Kees trims back some of Kuyper’s enthusiasms; the master was too enamored of secularization and technology, as well as dualistic as to spiritual-material distinctions. At the same time, This Incredibly Benevolent Force is a tour de force on the state of play between Logos and Spirit Christology, bringing Christ down out of the clouds of Greek philosophical abstraction into the living, learning, suffering, and finally triumphant life of Jesus. It is the Spirit who made and makes him Emanuel, the one who is “with us”—and for us. At the same time, it is the Spirit that bears the love of God into the unfathomably far reaches of a cosmos that would otherwise remain a blank space, the big empty.
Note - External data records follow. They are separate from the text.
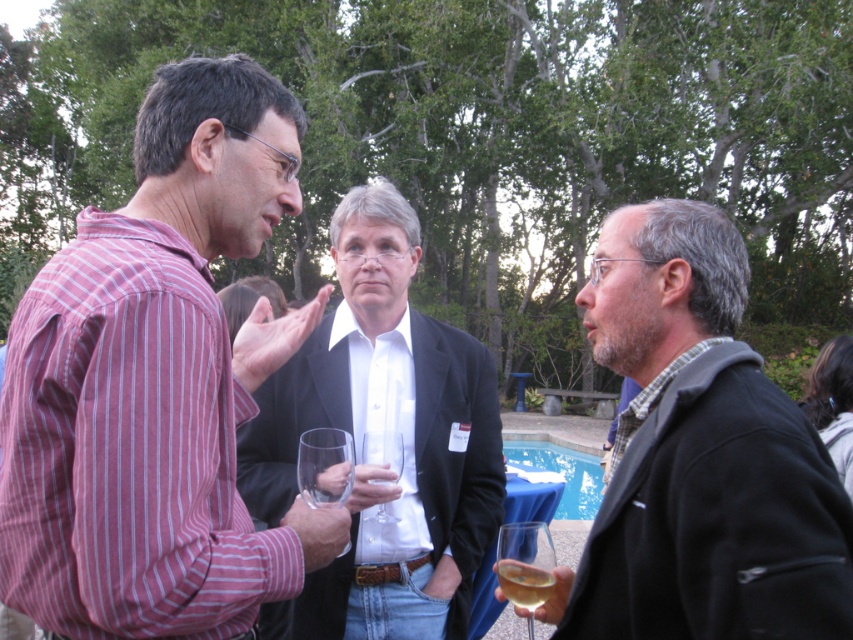
Question: Is white shirt at center to the left of clear glass wine glass at center from the viewer's perspective?

Choices:
 (A) no
 (B) yes

Answer: (A)

Question: Which of these objects is positioned farthest from the striped cotton shirt at left?

Choices:
 (A) translucent glass wine at lower right
 (B) translucent glass wine glass at lower right
 (C) white shirt at center

Answer: (B)

Question: Is gray wool jacket at right to the left of clear glass wine glass at center from the viewer's perspective?

Choices:
 (A) no
 (B) yes

Answer: (A)

Question: Is white shirt at center to the right of translucent glass wine glass at lower right from the viewer's perspective?

Choices:
 (A) yes
 (B) no

Answer: (B)

Question: Which object is closer to the camera taking this photo?

Choices:
 (A) striped cotton shirt at left
 (B) translucent glass wine at lower right
 (C) gray wool jacket at right

Answer: (C)

Question: Based on their relative distances, which object is farther from the striped cotton shirt at left?

Choices:
 (A) translucent glass wine glass at lower right
 (B) gray wool jacket at right

Answer: (B)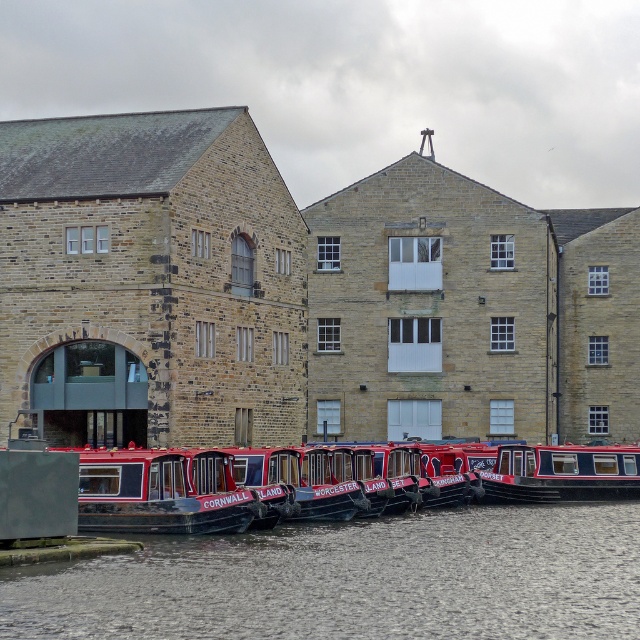
Is point (80, 499) closer to viewer compared to point (324, 464)?

Yes, it is in front of point (324, 464).

Does point (196, 458) lie behind point (316, 506)?

No, it is not.

Identify the location of metallic red canal boat at center. (161, 492).

Does smooth gray water at lower center appear on the right side of red polished wood boat at center?

Correct, you'll find smooth gray water at lower center to the right of red polished wood boat at center.

Who is higher up, smooth gray water at lower center or red polished wood boat at center?

red polished wood boat at center

Locate an element on the screen. This screenshot has height=640, width=640. smooth gray water at lower center is located at coordinates (353, 579).

Find the location of a particular element. smooth gray water at lower center is located at coordinates (353, 579).

Is smooth gray water at lower center shorter than metallic red canal boat at center?

Yes.

Consider the image. Between smooth gray water at lower center and metallic red canal boat at center, which one is positioned higher?

metallic red canal boat at center is above.

Does point (593, 628) come in front of point (237, 492)?

Yes, point (593, 628) is closer to viewer.

This screenshot has width=640, height=640. Find the location of `smooth gray water at lower center`. smooth gray water at lower center is located at coordinates (353, 579).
From down here to the farthest out there the Spirit is active, inviting us indeed to bear witness to the wonderful works of God. To me that “witness” means mostly watching and living accordingly, using words, á la St. Francis, only when necessary. In any case, Pentecost turns out to be a big deal after all.
Reformed folk can join with those claiming to be a “full-gospel church”—maybe even remind the others of some overlooked elements in that mix. I’ll pass on the charcoal lighter and snakes, though; just settle for a decent meal. Hmmm, maybe some bread and wine.